Cost Estimating

Although there are many things you need to pay attention to when creating a project cost estimate, the following 6 steps provide a guideline when creating such an estimate:

1. Agree on estimating basis. 

Before starting with the actual estimate, the parties involved must agree on the way the estimate is set up. This includes determining the cost estimating software, methodology, labor productivity, labor rates, equipment/material pricing, MTOs, allowances, indirect costs, engineering and the scope allocation. All inputs to the estimate and required outputs should be identified at this point. If requirements are not clear, meetings should be held to obtain alignment.

2. Collect scope documentation

Scope documents delivered to the estimate team have to be frozen; otherwise decisions are not based on costs that honestly reflect the design. Revision control is critical for this to work. Collecting and interpreting all scope documents such that your estimate covers the entire project can be challenging.

3. Estimate direct cost

Based on the scope you estimate the quantities and cost of the required resources. Depending on project type, size and the current phase of a project’s lifecycle, different tools and techniques may be used.

4. Estimate other costs and apply factors, indexation and escalation

Other cost types like allowances, indirect costs and overhead costs are often calculated with the direct costs as basis. The estimate is further adjusted to project-specific conditions by applying location and productivity factors. At this point information from risk management and finance are used to determine the proper amount of contingency and escalation funds to be added. 

5. Peer review

An estimate should always be peer-reviewed by another estimator. Check the scope completeness, assumptions and perform spot checks to verify quantities and costs. Lessons learned from the prior phase can be a source of opportunities to reduce costs or highlight significant gaps in past practices which need to be addressed before completing the estimate. Any assumptions that can be removed or clarified should be.

6. Finalize basis of estimate report and send estimate for approval 

Preparation of the basis of estimate document while the estimate is being prepared is preferred to completing it after the estimate when time is short and key information may have been forgotten or gone missing along with personnel that is no longer available.

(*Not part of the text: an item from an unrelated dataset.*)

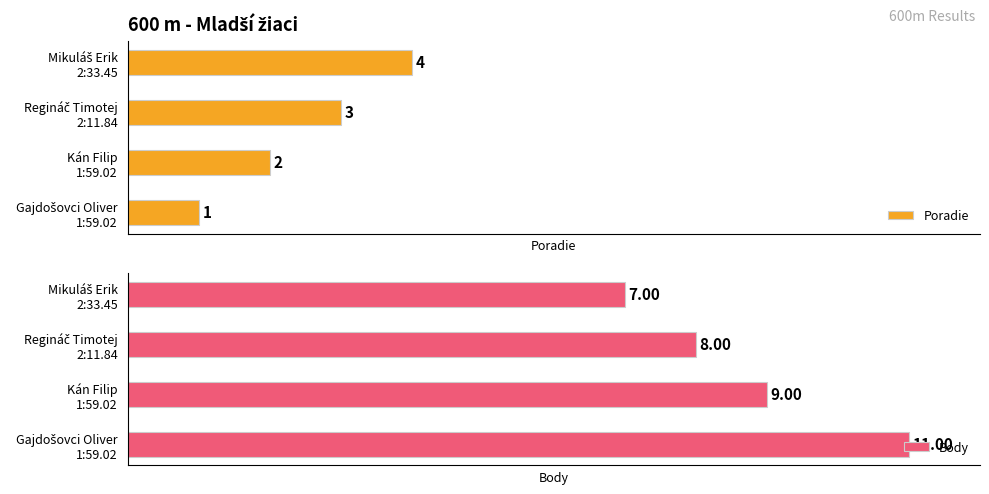

What is the label of the 3rd bar from the right?

Kán Filip
1:59.02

Stating the planned sources of estimating basis such as project historical data is important for obtaining owner and contractor alignment and confirming validity. This also applies to the estimating tools, processes, and estimator qualifications.

During the project, scope changes and information gets updated continuously. Likewise, the estimator is never done predicting the cost outcome of the project. Estimating is always a continuous process.